─── Geciteerde passage

Muziek en tandheelkunde lagen in mijn familie nooit ver uit elkaar

Je zou kunnen zoeken naar overeenkomsten tussen mijn werk en het maken van muziek en die zijn vast wel te vinden. Maar dat vind ik geforceerd. Ik zie de tandartspraktijk en het theater als volstrekt verschillende entiteiten. Hoewel, muziek en tandheelkunde lagen in mijn familie nooit ver uit elkaar.  Ik ben de jongste van vijf. Mijn ouders hadden een horecabedrijf in Klazienaveen in Drenthe. Mijn vader speelde goed piano en in de jaren dertig speelde hij weleens bij operettes en bij shows met Deutsche Swing Musik. Mijn twee zusjes hebben het conservatorium gedaan en een van hen is tandarts geworden. Mijn oudste broer is parodontoloog. Alleen Martin koos van meet af aan voor de muziek. Hij was voor mij een leraar en inspirator.

──────

→ **Opdracht A**
Waar hadden de ouders volgens de passage een horecabedrijf?
→ **Opdracht B**
Herhaal letterlijk het deel van de passage tussen "Je zou kunnen" en "leraar en inspirator.", beide inbegrepen.

─── Getoonde gegevens

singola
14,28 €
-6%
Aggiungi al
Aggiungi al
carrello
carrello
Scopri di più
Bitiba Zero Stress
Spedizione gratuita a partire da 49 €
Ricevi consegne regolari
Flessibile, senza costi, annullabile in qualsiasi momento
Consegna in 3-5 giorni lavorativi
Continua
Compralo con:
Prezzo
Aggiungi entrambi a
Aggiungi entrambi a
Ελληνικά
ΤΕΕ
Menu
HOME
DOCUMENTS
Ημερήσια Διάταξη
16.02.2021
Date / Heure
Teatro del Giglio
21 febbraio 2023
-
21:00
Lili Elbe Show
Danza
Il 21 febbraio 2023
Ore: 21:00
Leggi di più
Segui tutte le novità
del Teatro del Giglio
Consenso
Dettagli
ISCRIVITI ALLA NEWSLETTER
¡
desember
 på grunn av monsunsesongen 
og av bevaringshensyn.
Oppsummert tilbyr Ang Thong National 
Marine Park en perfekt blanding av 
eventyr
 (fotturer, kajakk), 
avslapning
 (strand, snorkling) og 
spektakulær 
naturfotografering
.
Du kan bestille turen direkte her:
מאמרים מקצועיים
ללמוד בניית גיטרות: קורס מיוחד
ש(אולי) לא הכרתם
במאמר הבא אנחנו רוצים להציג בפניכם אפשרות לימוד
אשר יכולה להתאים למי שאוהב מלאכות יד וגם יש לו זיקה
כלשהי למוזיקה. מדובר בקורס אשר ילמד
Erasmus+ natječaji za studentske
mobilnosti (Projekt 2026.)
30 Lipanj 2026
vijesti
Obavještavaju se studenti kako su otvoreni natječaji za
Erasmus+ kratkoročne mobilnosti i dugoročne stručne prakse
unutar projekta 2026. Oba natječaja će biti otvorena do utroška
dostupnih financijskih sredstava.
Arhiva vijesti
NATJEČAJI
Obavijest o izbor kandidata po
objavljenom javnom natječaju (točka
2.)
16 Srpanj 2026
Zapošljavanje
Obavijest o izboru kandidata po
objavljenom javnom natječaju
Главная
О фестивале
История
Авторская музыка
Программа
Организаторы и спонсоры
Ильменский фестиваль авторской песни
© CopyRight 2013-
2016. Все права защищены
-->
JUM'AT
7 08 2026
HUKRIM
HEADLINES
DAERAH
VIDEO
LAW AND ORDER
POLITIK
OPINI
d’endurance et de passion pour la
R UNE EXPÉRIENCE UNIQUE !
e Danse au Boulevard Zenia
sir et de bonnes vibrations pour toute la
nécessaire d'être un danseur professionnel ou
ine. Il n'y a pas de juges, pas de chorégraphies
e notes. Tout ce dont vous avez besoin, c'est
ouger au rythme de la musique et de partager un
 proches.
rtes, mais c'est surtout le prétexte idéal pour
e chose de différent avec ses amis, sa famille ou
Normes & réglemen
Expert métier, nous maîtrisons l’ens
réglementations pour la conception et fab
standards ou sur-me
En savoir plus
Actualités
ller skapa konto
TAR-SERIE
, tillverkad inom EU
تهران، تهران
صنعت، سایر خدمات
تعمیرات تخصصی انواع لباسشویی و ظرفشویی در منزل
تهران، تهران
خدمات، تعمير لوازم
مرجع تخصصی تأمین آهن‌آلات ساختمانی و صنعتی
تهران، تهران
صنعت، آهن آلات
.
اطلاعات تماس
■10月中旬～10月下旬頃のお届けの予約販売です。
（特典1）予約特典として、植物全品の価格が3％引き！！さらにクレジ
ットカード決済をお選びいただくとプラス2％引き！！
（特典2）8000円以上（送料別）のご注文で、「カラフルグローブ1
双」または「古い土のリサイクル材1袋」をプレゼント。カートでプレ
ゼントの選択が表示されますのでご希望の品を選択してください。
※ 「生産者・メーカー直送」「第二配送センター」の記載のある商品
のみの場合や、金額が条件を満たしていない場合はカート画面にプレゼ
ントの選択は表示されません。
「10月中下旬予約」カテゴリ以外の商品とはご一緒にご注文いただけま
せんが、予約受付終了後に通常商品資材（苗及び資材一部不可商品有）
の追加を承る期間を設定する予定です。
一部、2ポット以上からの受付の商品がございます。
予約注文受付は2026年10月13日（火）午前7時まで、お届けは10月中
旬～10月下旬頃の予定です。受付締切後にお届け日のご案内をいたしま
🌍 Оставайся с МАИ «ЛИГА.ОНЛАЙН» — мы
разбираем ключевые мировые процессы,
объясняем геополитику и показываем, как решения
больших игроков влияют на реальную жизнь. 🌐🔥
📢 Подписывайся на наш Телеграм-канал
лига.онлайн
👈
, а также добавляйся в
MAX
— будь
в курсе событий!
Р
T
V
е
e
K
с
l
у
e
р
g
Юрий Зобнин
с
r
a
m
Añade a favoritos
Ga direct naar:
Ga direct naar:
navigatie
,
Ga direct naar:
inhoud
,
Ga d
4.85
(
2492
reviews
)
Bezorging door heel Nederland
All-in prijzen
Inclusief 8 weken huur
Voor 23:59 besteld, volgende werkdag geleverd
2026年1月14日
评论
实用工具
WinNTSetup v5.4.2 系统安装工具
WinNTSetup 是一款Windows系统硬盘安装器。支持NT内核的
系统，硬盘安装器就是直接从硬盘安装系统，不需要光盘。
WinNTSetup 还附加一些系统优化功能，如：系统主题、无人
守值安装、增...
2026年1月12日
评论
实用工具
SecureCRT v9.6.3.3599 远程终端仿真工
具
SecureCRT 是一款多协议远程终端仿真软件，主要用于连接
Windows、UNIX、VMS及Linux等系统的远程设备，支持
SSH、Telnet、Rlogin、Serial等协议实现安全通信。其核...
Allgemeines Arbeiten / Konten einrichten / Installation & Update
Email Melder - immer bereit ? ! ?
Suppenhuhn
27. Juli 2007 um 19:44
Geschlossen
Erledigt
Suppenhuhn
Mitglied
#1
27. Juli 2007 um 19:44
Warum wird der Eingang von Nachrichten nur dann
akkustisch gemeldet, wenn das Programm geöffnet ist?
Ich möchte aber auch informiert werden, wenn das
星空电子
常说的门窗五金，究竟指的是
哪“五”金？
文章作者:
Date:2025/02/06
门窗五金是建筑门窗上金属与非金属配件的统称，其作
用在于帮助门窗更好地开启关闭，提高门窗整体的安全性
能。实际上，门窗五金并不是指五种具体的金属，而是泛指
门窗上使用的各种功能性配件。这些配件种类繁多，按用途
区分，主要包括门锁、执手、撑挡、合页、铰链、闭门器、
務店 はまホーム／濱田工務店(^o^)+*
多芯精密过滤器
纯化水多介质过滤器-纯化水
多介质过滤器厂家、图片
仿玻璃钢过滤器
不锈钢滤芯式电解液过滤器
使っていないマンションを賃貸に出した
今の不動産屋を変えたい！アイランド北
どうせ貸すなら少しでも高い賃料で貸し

──────

→ **Jouw oplossing A**
In Klazienaveen in Drenthe.

→ **Jouw oplossing B**
Je zou kunnen zoeken naar overeenkomsten tussen mijn werk en het maken van muziek en die zijn vast wel te vinden. Maar dat vind ik geforceerd. Ik zie de tandartspraktijk en het theater als volstrekt verschillende entiteiten. Hoewel, muziek en tandheelkunde lagen in mijn familie nooit ver uit elkaar.  Ik ben de jongste van vijf. Mijn ouders hadden een horecabedrijf in Klazienaveen in Drenthe. Mijn vader speelde goed piano en in de jaren dertig speelde hij weleens bij operettes en bij shows met Deutsche Swing Musik. Mijn twee zusjes hebben het conservatorium gedaan en een van hen is tandarts geworden. Mijn oudste broer is parodontoloog. Alleen Martin koos van meet af aan voor de muziek. Hij was voor mij een leraar en inspirator.